Dataset excerpts:
*****

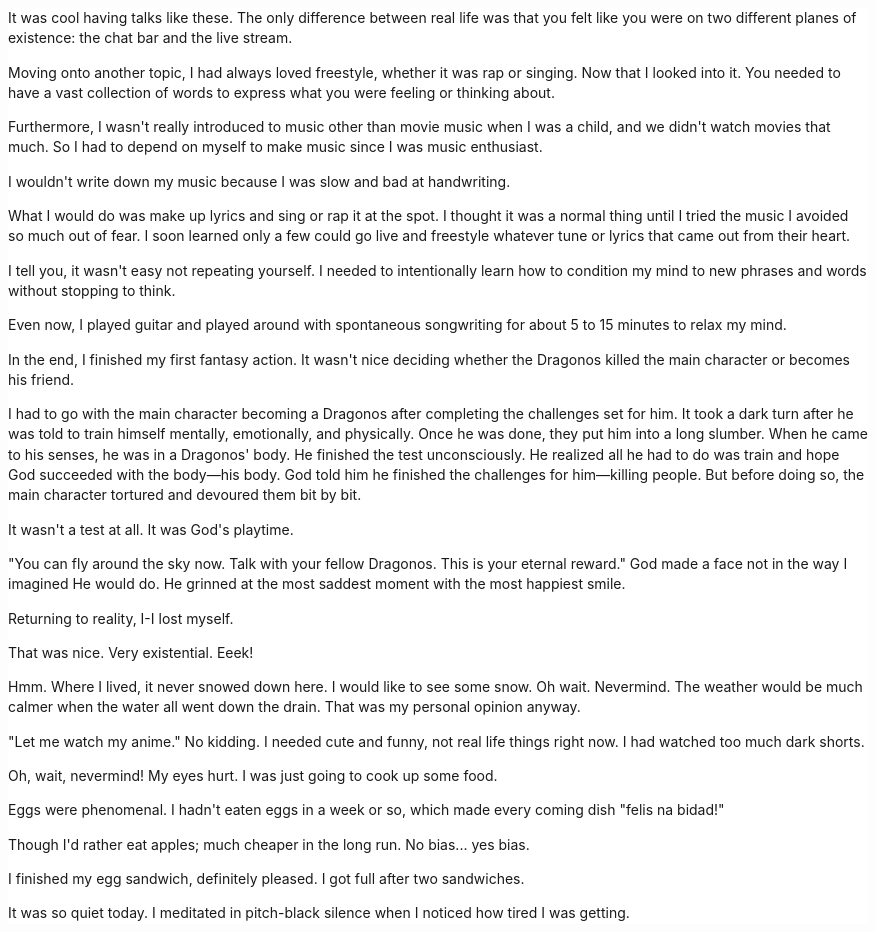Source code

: It was cool having talks like these. The only difference between real life was that you felt like you were on two different planes of existence: the chat bar and the live stream.

Moving onto another topic, I had always loved freestyle, whether it was rap or singing. Now that I looked into it. You needed to have a vast collection of words to express what you were feeling or thinking about.

Furthermore, I wasn't really introduced to music other than movie music when I was a child, and we didn't watch movies that much. So I had to depend on myself to make music since I was music enthusiast.

I wouldn't write down my music because I was slow and bad at handwriting.

What I would do was make up lyrics and sing or rap it at the spot. I thought it was a normal thing until I tried the music I avoided so much out of fear. I soon learned only a few could go live and freestyle whatever tune or lyrics that came out from their heart.

I tell you, it wasn't easy not repeating yourself. I needed to intentionally learn how to condition my mind to new phrases and words without stopping to think.

Even now, I played guitar and played around with spontaneous songwriting for about 5 to 15 minutes to relax my mind.

In the end, I finished my first fantasy action. It wasn't nice deciding whether the Dragonos killed the main character or becomes his friend.

I had to go with the main character becoming a Dragonos after completing the challenges set for him. It took a dark turn after he was told to train himself mentally, emotionally, and physically. Once he was done, they put him into a long slumber. When he came to his senses, he was in a Dragonos' body. He finished the test unconsciously. He realized all he had to do was train and hope God succeeded with the body—his body. God told him he finished the challenges for him—killing people. But before doing so, the main character tortured and devoured them bit by bit.

It wasn't a test at all. It was God's playtime.

"You can fly around the sky now. Talk with your fellow Dragonos. This is your eternal reward." God made a face not in the way I imagined He would do. He grinned at the most saddest moment with the most happiest smile.

Returning to reality, I-I lost myself.

That was nice. Very existential. Eeek!

Hmm. Where I lived, it never snowed down here. I would like to see some snow. Oh wait. Nevermind. The weather would be much calmer when the water all went down the drain. That was my personal opinion anyway.

"Let me watch my anime." No kidding. I needed cute and funny, not real life things right now. I had watched too much dark shorts.

Oh, wait, nevermind! My eyes hurt. I was just going to cook up some food.

Eggs were phenomenal. I hadn't eaten eggs in a week or so, which made every coming dish "felis na bidad!"

Though I'd rather eat apples; much cheaper in the long run. No bias... yes bias.

I finished my egg sandwich, definitely pleased. I got full after two sandwiches.

It was so quiet today. I meditated in pitch-black silence when I noticed how tired I was getting.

*****

Goal of the exercise: Transcribe the records above exactly, excluding every picture.

Task output:
Source code

: It was cool having talks like these. The only difference between real life was that you felt like you were on two different planes of existence: the chat bar and the live stream.

Moving onto another topic, I had always loved freestyle, whether it was rap or singing. Now that I looked into it. You needed to have a vast collection of words to express what you were feeling or thinking about.

Furthermore, I wasn't really introduced to music other than movie music when I was a child, and we didn't watch movies that much. So I had to depend on myself to make music since I was music enthusiast.

I wouldn't write down my music because I was slow and bad at handwriting.

What I would do was make up lyrics and sing or rap it at the spot. I thought it was a normal thing until I tried the music I avoided so much out of fear. I soon learned only a few could go live and freestyle whatever tune or lyrics that came out from their heart.

I tell you, it wasn't easy not repeating yourself. I needed to intentionally learn how to condition my mind to new phrases and words without stopping to think.

Even now, I played guitar and played around with spontaneous songwriting for about 5 to 15 minutes to relax my mind.

In the end, I finished my first fantasy action. It wasn't nice deciding whether the Dragonos killed the main character or becomes his friend.

I had to go with the main character becoming a Dragonos after completing the challenges set for him. It took a dark turn after he was told to train himself mentally, emotionally, and physically. Once he was done, they put him into a long slumber. When he came to his senses, he was in a Dragonos' body. He finished the test unconsciously. He realized all he had to do was train and hope God succeeded with the body—his body. God told him he finished the challenges for him—killing people. But before doing so, the main character tortured and devoured them bit by bit.

It wasn't a test at all. It was God's playtime.

"You can fly around the sky now. Talk with your fellow Dragonos. This is your eternal reward." God made a face not in the way I imagined He would do. He grinned at the most saddest moment with the most happiest smile.

Returning to reality, I-I lost myself.

That was nice. Very existential. Eeek!

Hmm. Where I lived, it never snowed down here. I would like to see some snow. Oh wait. Nevermind. The weather would be much calmer when the water all went down the drain. That was my personal opinion anyway.

"Let me watch my anime." No kidding. I needed cute and funny, not real life things right now. I had watched too much dark shorts.

Oh, wait, nevermind! My eyes hurt. I was just going to cook up some food.

Eggs were phenomenal. I hadn't eaten eggs in a week or so, which made every coming dish "felis na bidad!"

Though I'd rather eat apples; much cheaper in the long run. No bias... yes bias.

I finished my egg sandwich, definitely pleased. I got full after two sandwiches.

It was so quiet today. I meditated in pitch-black silence when I noticed how tired I was getting.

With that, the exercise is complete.